There are many other situations in more advanced mathematics where we don’t care what it is, but only what it does: examples are tensor products of vector spaces (and more generally of modules), pullbacks of sheaves on topological spaces. Cohomology is a situation where we do sometimes care about what it is, however our definition of what it is depends on what we’re doing; if doing abstract homological algebra our model might involve injective objects, and if doing a calculation it might involve cycles and boundaries (possibly homogeneous, possibly inhomogeneous). Mathematicians are extremely good at switching between models at will, or using no model at all, depending on the situation.

I’ll now explain how quotients work in Lean, using a “what it does” approach.

Quotients

Here’s the set-up. We have X and an equivalence relation ≈ on X. Equivalence relations are some kind of generalisation of equality, and we want a new object Q where ≈ actually becomes equality; in other words we want a surjection ⟦.⟧ : X → Q and the theorem that x₁ ≈ x₂ ↔ ⟦x₁⟧ = ⟦x₂⟧. In Cambridge I learnt what Q is, namely the set of equivalence classes of X, and the function ⟦.⟧ is called “equivalence class of”. Thirty years later Patrick Massot pointed out to me that actually I never once used “what it is”, I only ever used “what it does”, and it did not take me long to realise that he was exactly right. Just like the other examples above, this construction of the quotient Q as a set of sets is not “the answer” but in fact just a model. The reason I am bringing this up is that Lean does not use this model. In fact Lean uses a “secret” model for Q – a type called quotient s where s is a term which bundles together the binary relation ≈ and the proof that it’s an equivalence relation. We cannot “inspect” the terms of this type and ask if they are subsets of X; it is an opaque construction. However we know what quotient s does because Lean provides the API to do it. In particular, the fact that ⟦.⟧ is a surjection and that x₁ ≈ x₂ ↔ ⟦x₁⟧ = ⟦x₂⟧ are available to us as theorems in Lean’s library.

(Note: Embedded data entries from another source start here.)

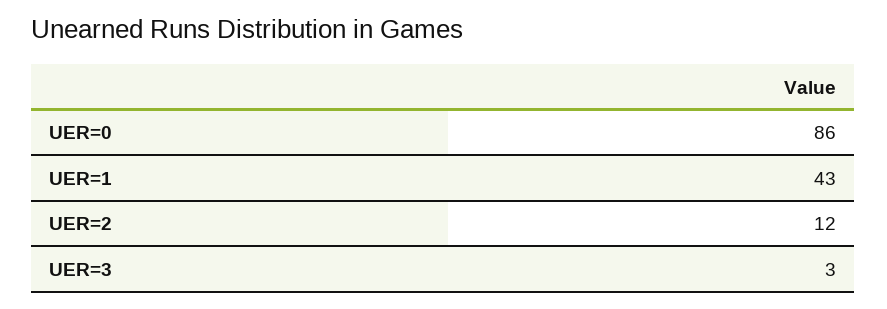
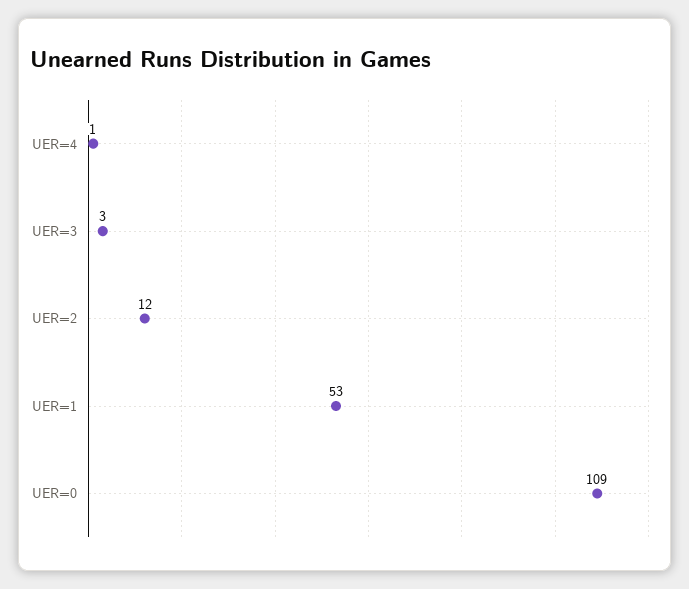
  {
-   "UER=0": 86,
+   "UER=0": 109,
-   "UER=1": 43,
+   "UER=1": 53,
    "UER=2": 12,
-   "UER=3": 3
+   "UER=3": 3,
+   "UER=4": 1
  }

In theory, we could prove everything about quotients using these two facts, however there is a construction in mathematics which is so common that Lean singles it out and gives us extra API for it. We finish by talking about it. In Lean it is called quotient.lift which is a great shame because mathematically it is a descent, not a lift. In mathematics it goes by the far more unwieldy name of “the way to show that a function defined from a quotient using a certain method is well-defined”.

What does it mean to be “well-defined”?

One thing which I’ve seen students struggle with over my decades of teaching is the concept of a function out of a quotient being “well-defined”. We want to define a function f from Q to some other type/set Z and the strategy is as follows. Take an element q of Q and pretend it’s an equivalence class. Now choose a random element of the equivalence class; this is now an element x of X. Using x, construct an element of Z. Now claim that this element of Z is “well-defined”, and decree that f(q) is this element. What does this well-definedness boil down to? It’s the idea that if we had chosen a different element y of the equivalence class, and used that instead of x to construct the element of Z, we would have got the same element.

I find this very confusing to write, so no wonder students find it hard to comprehend. It’s much easier to explain it in the following way. Our “recipe” to make an element of Z from x is just a function F : X → Z. The check that if we’d chosen a different element y in the equivalence class of q instead of x we’d get the same answer, is simply the assertion that F(y)=F(x). Finally, the fact that x and y are in the same equivalence class is just the assertion that x ≈ y.

The upshot of all this is that the mathematician’s “principle of defining a function and then checking it’s well-defined” boils down to finding a term of the following type:

∀ (F : X → Z) (h : ∀ (x y : X), x ≈ y → F x = F y), (Q → Z)

This term is called quotient.lift in Lean. You feed it F : X → Z and a proof h that F is constant on equivalence classes, and it descends F to a function Q → Z called quotient.lift F h.

The only question left is how to prove that (quotient.lift F h) (⟦x⟧) = F x, that is, that quotient.lift F h really is a descent of F down to Q. And in Lean, not only is this true, but the proof is refl.